* GOAL OF THE EXERCISE: This exercise calls for all the entries that follow to be set down exactly, without their images.
━━━━━━━━━━
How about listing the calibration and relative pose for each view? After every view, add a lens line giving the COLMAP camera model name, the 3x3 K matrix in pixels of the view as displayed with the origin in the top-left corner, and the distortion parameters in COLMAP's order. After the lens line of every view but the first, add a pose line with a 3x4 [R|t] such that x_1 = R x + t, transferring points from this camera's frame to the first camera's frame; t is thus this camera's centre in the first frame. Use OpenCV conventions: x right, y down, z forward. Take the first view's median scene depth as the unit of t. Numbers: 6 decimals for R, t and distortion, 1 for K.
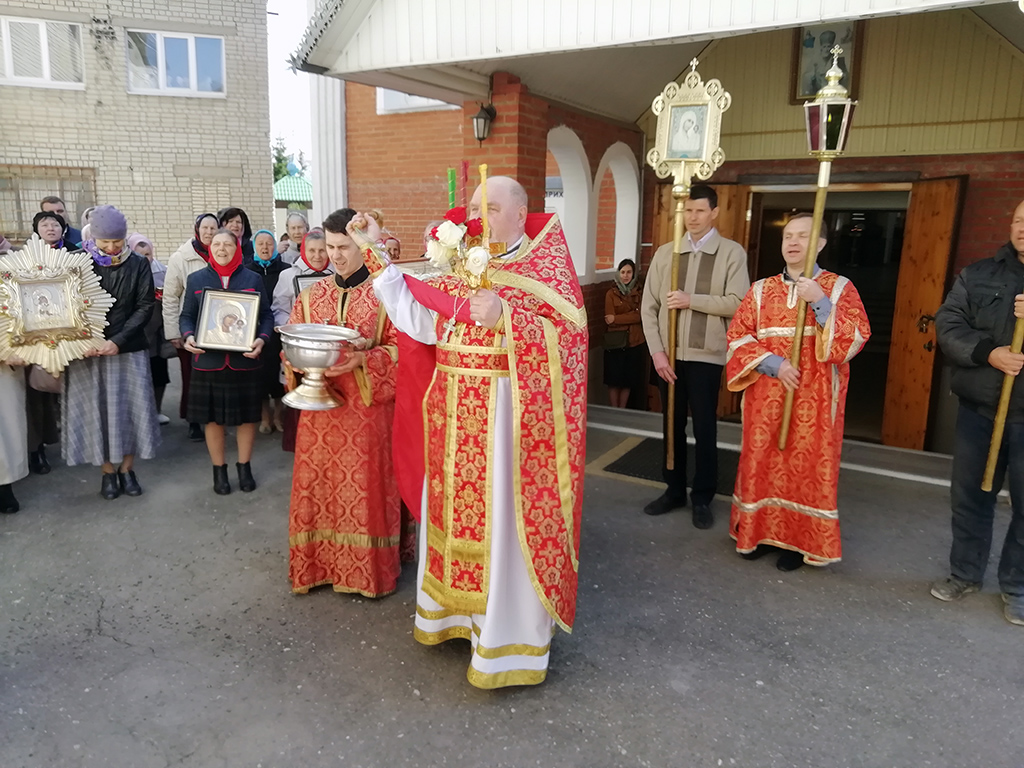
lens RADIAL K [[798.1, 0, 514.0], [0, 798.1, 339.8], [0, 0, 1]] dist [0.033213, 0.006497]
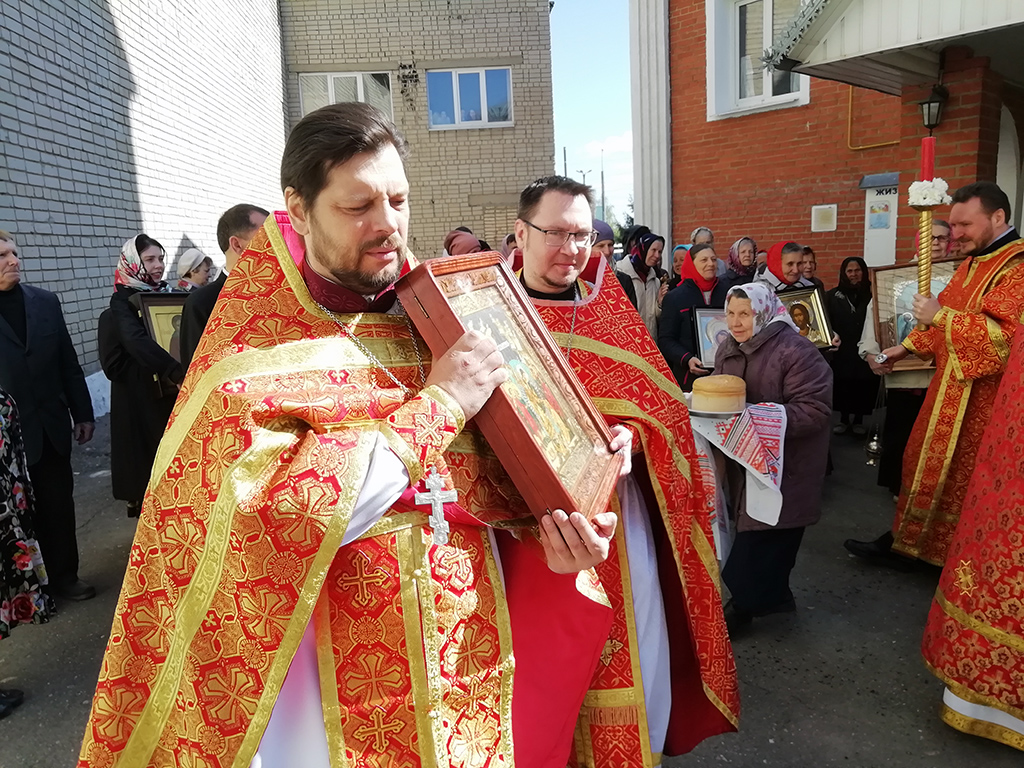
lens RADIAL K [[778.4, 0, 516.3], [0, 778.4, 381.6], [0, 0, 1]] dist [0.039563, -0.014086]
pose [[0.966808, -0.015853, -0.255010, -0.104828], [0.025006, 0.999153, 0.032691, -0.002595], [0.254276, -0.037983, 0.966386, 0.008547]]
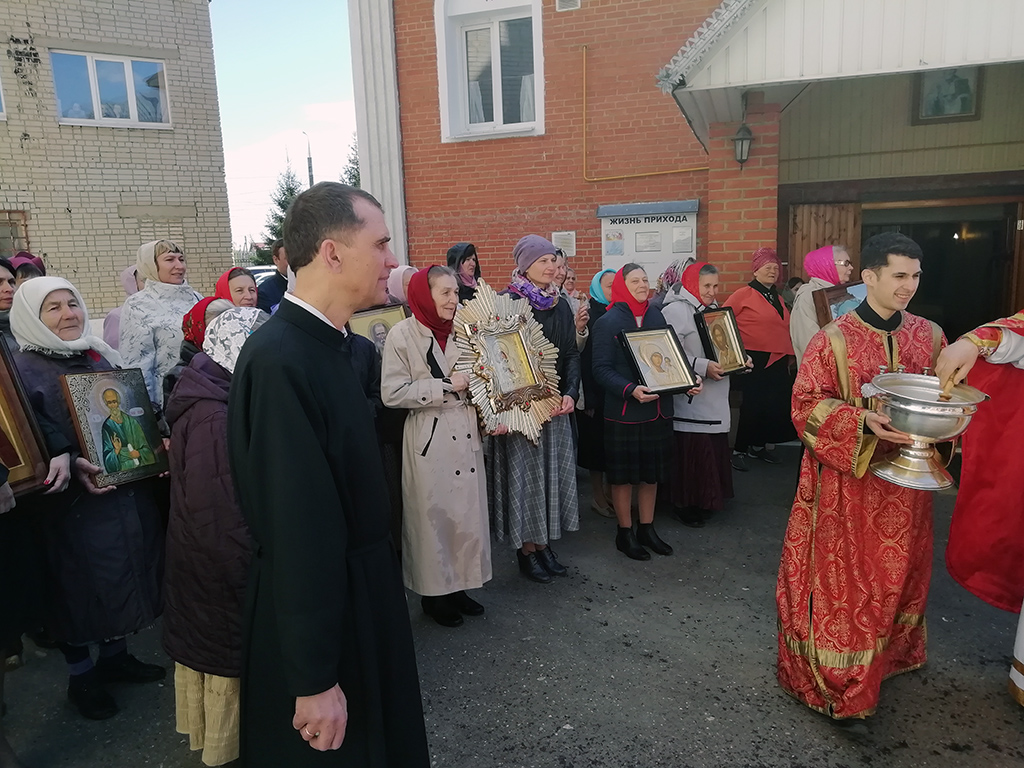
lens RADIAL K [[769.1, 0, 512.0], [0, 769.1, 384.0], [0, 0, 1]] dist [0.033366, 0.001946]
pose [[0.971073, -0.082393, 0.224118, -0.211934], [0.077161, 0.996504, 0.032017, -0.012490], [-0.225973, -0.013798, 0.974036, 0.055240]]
━━━━━━━━━━
* ANSWER TO THIS TASK:
How about listing the calibration and relative pose for each view? After every view, add a lens line giving the COLMAP camera model name, the 3x3 K matrix in pixels of the view as displayed with the origin in the top-left corner, and the distortion parameters in COLMAP's order. After the lens line of every view but the first, add a pose line with a 3x4 [R|t] such that x_1 = R x + t, transferring points from this camera's frame to the first camera's frame; t is thus this camera's centre in the first frame. Use OpenCV conventions: x right, y down, z forward. Take the first view's median scene depth as the unit of t. Numbers: 6 decimals for R, t and distortion, 1 for K.
lens RADIAL K [[798.1, 0, 514.0], [0, 798.1, 339.8], [0, 0, 1]] dist [0.033213, 0.006497]
lens RADIAL K [[778.4, 0, 516.3], [0, 778.4, 381.6], [0, 0, 1]] dist [0.039563, -0.014086]
pose [[0.966808, -0.015853, -0.255010, -0.104828], [0.025006, 0.999153, 0.032691, -0.002595], [0.254276, -0.037983, 0.966386, 0.008547]]
lens RADIAL K [[769.1, 0, 512.0], [0, 769.1, 384.0], [0, 0, 1]] dist [0.033366, 0.001946]
pose [[0.971073, -0.082393, 0.224118, -0.211934], [0.077161, 0.996504, 0.032017, -0.012490], [-0.225973, -0.013798, 0.974036, 0.055240]]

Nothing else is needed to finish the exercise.